You will scarcely believe me, but the management expected Gussie to show up and start performing at one o'clock in the afternoon. I told him they couldn't be serious, as they must know that he would be rolling out for a bit of lunch at that hour, but Gussie said this was the usual thing in the four-a-day, and he didn't suppose he would ever get any lunch again until he landed on the big time. I was just condoling with him, when I found that he was taking it for granted that I should be there at one o'clock, too. My idea had been that I should look in at night, when—if he survived—he would be coming up for the fourth time; but I've never deserted a pal in distress, so I said good-bye to the little lunch I'd been planning at a rather decent tavern I'd discovered on Fifth Avenue, and trailed along. They were showing pictures when I reached my seat. It was one of those Western films, where the cowboy jumps on his horse and rides across country at a hundred and fifty miles an hour to escape the sheriff, not knowing, poor chump! that he might just as well stay where he is, the sheriff having a horse of his own which can do three hundred miles an hour without coughing. I was just going to close my eyes and try to forget till they put Gussie's name up when I discovered that I was sitting next to a deucedly pretty girl.
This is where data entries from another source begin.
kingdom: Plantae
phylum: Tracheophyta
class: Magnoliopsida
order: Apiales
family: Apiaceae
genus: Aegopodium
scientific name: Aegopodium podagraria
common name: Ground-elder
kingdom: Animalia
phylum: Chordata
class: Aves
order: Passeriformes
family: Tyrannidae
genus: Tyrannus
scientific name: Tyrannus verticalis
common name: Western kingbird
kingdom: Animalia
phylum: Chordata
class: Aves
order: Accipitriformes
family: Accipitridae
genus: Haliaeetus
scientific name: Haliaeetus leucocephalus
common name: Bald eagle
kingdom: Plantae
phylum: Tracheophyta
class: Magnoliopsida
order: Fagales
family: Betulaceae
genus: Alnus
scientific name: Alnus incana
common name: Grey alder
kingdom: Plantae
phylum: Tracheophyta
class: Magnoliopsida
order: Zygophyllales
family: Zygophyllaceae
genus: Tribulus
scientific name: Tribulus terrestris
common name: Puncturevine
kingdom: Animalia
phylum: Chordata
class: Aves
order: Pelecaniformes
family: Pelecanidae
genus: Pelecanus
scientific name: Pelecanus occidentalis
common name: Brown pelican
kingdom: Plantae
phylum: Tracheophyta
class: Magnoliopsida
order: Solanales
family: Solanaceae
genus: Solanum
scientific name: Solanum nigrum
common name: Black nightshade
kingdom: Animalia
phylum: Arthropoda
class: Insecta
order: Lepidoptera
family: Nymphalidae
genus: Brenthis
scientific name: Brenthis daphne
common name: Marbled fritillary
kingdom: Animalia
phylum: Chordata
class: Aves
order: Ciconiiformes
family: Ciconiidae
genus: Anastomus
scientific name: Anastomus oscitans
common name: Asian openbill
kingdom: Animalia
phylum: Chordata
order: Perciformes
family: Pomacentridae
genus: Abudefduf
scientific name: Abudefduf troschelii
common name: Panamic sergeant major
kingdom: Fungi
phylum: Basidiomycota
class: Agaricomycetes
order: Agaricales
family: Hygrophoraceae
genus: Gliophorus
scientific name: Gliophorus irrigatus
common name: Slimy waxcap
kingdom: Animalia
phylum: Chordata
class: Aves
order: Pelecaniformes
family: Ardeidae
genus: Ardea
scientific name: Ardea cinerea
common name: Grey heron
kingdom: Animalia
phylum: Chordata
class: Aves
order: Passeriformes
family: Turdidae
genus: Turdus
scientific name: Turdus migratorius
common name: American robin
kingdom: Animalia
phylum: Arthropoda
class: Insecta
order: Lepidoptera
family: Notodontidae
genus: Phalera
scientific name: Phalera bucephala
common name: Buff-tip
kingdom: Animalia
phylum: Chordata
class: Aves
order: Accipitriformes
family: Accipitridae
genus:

No, let me be honest. When I went in I had seen that there was a deucedly pretty girl sitting in that particular seat, so I had taken the next one. What happened now was that I began, as it were, to drink her in. I wished they would turn the lights up so that I could see her better. She was rather small, with great big eyes and a ripping smile. It was a shame to let all that run to seed, so to speak, in semi-darkness.
Suddenly the lights did go up, and the orchestra began to play a tune which, though I haven't much of an ear for music, seemed somehow familiar. The next instant out pranced old Gussie from the wings in a purple frock-coat and a brown top-hat, grinned feebly at the audience, tripped over his feet blushed, and began to sing the Tennessee song.
It was rotten. The poor nut had got stage fright so badly that it practically eliminated his voice. He sounded like some far-off echo of the past 'yodelling' through a woollen blanket.
For the first time since I had heard that he was about to go into vaudeville I felt a faint hope creeping over me. I was sorry for the wretched chap, of course, but there was no denying that the thing had its bright side. No management on earth would go on paying thirty-five dollars a week for this sort of performance. This was going to be Gussie's first and only. He would have to leave the profession. The old boy would say, 'Unhand my daughter'. And, with decent luck, I saw myself leading Gussie on to the next England-bound liner and handing him over intact to Aunt Agatha.